Apologies, gentle reader, for my lapses in the blogosphere. Where have I been? Not far. In fact, as close as one can get to blogging, vis-à-vis, writing. The book. I am working diligently to finish the damn book.
Of course, I have been a place or two. The San Francisco office of the California Department of Motor Vehicles being the latest. I was there twice. First, to attempt to get a new driving permit and a thing called a Real ID. The latter is either a manifestation of the security state or signs of a speedier future at the world’s airports. Either way, it is stressing an already stressed DMV system. However, I am glad I got this out of the way. By my calculation, this may be my last driver’s license renewal ever. I don’t plan to keep driving forever. And into my eighties, forget it. I’m already thinking about forgetting it now in my early/mid seventies.
There is only one office of the DMV in San Francisco. And in this heavily stratified society, it must be one of the few places where everyone, rich or poor, rub shoulders.
On my first visit to the offices on Fell Street, I was politely rebuffed. The Real ID thing, the closest to a national identity card I’ve ever seen in this country, requires certain things. Social Security card. Or evidence of having a Social Security card. This is where I ran afoul of the long arm of the homeland security law. I had brought in a copy of my Social Security monthly statement, not the original. Big mistake. A woman politely handed it back. I schlepped to my home across San Francisco, then days later I schlepped back.
The place is grim. It is a cinderblock fortress, far too small for its purpose. It is noisy, a computer-generated voice endlessly intoning numbers. Mine was K032, if you want to know, and I earned this number by approaching a woman behind a card table. She looked over my papers, pronounced them acceptable on this, my second trip to the DMV, and told me to wait.
I now joined the throngs, literally up against the wall, the beige cinderblock wall. Just beyond that wall is the eastern end of the Golden Gate Park’s extension, locally known as the Panhandle. Slightly to the north of that is a block of Art Deco apartments or a hospital or something like that, discreetly reeking of money. And outside, it must be noted, is a sunny November day.

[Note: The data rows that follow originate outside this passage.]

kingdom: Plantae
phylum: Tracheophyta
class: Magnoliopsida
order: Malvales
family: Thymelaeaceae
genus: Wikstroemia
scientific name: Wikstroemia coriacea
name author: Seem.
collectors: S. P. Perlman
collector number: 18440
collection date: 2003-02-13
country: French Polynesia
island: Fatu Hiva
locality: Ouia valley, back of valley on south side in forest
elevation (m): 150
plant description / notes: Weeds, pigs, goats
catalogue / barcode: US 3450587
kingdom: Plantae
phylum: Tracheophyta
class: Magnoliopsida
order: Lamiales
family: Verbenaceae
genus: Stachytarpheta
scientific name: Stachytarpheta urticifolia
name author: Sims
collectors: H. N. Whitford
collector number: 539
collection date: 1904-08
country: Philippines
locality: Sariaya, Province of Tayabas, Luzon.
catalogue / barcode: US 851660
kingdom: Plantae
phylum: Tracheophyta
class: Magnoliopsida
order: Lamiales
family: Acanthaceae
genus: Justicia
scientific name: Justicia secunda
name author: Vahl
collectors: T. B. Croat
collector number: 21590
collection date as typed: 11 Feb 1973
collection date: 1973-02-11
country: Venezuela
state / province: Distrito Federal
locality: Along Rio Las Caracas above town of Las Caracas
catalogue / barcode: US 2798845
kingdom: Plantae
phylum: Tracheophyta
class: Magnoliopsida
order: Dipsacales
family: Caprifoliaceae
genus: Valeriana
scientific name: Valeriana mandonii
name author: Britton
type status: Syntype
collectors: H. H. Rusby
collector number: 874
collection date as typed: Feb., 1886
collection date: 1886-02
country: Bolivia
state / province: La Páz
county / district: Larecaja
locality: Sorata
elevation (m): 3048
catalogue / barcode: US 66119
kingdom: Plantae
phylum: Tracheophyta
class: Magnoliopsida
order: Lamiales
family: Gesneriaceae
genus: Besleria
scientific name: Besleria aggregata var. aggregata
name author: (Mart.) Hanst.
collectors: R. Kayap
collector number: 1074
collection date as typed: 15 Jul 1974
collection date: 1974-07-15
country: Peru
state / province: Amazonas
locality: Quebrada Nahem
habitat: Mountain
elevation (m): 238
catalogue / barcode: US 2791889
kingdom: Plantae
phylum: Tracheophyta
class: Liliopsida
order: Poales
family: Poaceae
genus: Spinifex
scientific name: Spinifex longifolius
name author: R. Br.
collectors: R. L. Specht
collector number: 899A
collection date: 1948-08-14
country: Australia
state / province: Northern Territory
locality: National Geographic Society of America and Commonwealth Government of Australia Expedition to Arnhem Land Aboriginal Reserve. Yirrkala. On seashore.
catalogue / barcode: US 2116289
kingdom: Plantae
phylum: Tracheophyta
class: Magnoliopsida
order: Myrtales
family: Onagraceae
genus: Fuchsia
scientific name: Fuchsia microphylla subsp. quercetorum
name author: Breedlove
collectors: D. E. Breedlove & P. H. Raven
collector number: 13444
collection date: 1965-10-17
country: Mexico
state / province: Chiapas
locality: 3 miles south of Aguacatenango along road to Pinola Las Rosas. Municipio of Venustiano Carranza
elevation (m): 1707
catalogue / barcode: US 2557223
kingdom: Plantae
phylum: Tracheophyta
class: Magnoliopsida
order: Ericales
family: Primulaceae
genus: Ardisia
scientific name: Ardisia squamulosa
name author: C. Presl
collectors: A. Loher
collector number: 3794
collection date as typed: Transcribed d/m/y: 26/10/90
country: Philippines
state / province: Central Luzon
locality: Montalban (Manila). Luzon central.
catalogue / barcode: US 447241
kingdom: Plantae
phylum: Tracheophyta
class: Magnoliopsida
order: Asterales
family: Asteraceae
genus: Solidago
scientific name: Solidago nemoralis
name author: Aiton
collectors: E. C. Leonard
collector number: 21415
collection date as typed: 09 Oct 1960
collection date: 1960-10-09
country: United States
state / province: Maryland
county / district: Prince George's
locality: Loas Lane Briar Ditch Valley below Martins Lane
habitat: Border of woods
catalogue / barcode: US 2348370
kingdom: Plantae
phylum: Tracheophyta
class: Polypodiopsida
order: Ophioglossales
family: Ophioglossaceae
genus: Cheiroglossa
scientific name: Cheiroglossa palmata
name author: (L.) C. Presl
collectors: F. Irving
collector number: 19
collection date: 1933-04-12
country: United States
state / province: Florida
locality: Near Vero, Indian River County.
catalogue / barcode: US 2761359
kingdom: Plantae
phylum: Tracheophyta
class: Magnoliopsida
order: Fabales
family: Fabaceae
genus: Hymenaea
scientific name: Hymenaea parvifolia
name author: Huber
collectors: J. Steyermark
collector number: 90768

One would never know any of this inside the windowless DMV. All we know is that we are up against the wall, all of us, an elderly Chinese woman, an Hispanic family, a college student, a middle-aged woman, a man in a mechanic’s jumpsuit, a young executive, and so on, multiplied about 150 times. We have no view of the outside world. We have no sense of where we are. We are all numbers, and those numbers are endlessly intoned over the public address system.
Not all of the public likes being addressed, of course. One man storms out yelling loudly, and with impressive theatrical projection, “fuck you people and your documents.” Few could disagree. Watching the woman behind the card table, I can see that many have been sent home for being bureaucratically naughty, arriving with a copy, say, of their Social Security card, not the real thing. Nerves are frayed. No one wants to be here. And it’s too crowded. To get this job done, the DMV needs approximately twice the space. When I am called to the counter, I can barely maneuver between those waiting. Plastic chairs scrape on the linoleum, making way.
A slightly comedic adventure in quadriplegia ensues. I am supposed to put my thumb on an electronic reader. Naturally, my paralyzed right hand cannot reach the machine. The clerk has to come around and adapt. My eyes are tested, and they are found acceptable. I now take my test of California driving laws, which also requires that my thumb go on an electronic reader. Again, a clerk intervenes.
Finally, it is all over. Identity and driving permit will arrive in the mail. I take a last look at this pitiful, grim office that keeps driving legal and/or safe and wonder why it has to be like this. But in this late age of America, contempt for government has infected everything. A.k.a., contempt for the Commons. I am old. I depart in search of the utterly shared #24 bus.